4 Secrets From The Guys Giving You Tattoos
More than 20 percent of adults in the U.S. have a tattoo, and that percentage is nearly double when we're talking about the under-30 set. But despite the fact that it's a permanent decision and basically a form of minor surgery, people seem not to put a whole lot of thought into it. To get a peek behind the scenes, we talked to Sam, a tattoo artist who told us ...
There Are Many Types Of Tattoos They Simply Won't Do
"I had one dude who wanted a dog's ass tattooed around his belly button," Sam says. "And yeah, I wouldn't do that to someone. Another kid, he was 19, he wanted it tattooed on his lips, the Joker thing, like the Joker smile. I refused to do that, because the kid is 19." You can scream all you want about your freedom, but they don't need to have your decisions hanging over their heads, especially if they're impressively dumb decisions.

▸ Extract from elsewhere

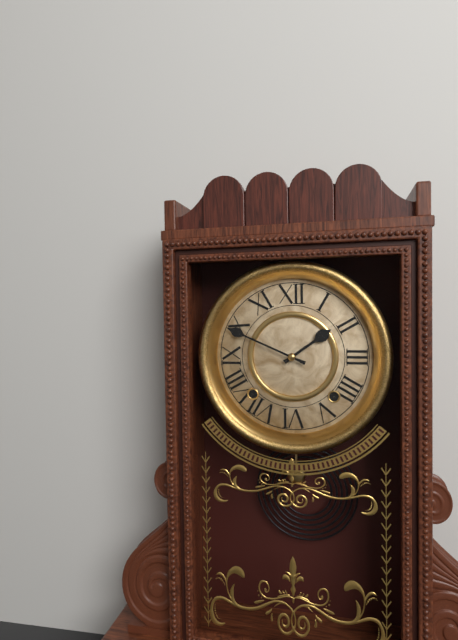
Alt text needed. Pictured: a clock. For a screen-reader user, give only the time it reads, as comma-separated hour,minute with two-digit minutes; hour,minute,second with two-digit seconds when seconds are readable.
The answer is 1,49
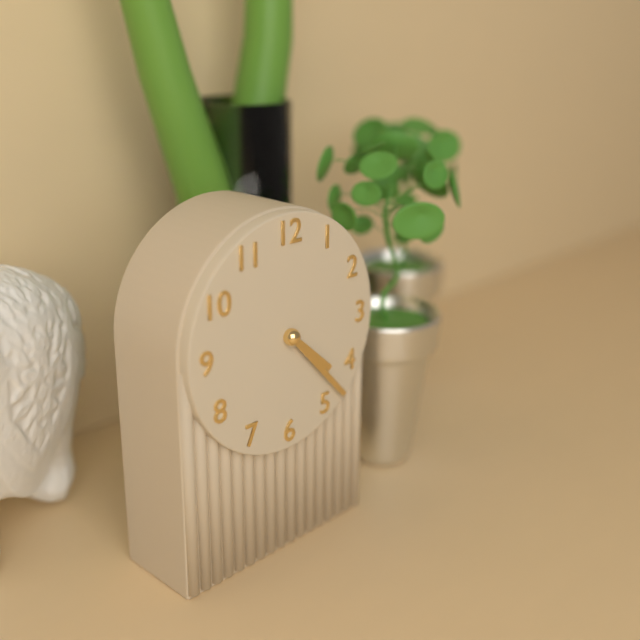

"This fad will last forever!"
"A lot of artists, they won't do arms, face, or neck tattoos if it's the first tattoo," says Sam. That is, after all, a major life decision -- sticking a tattoo of a swastika made of dicks on your forehead is going to permanently change the trajectory of your life.
They also get requests that are probably illegal, and, if not, it's just because no one could have possibly anticipated that it needed to be. "We had one dude who would call about once a month trying to convince us to tattoo his cat," Sam says. "It's apparently a trend in Russia or something. But literally once a month he'd call up and try to get us to come to his house, knowing that we wouldn't allow a cat in the shop, and tattoo his cat. Of course no one did it, but it seriously would not surprise me if he still calls in trying to get it done."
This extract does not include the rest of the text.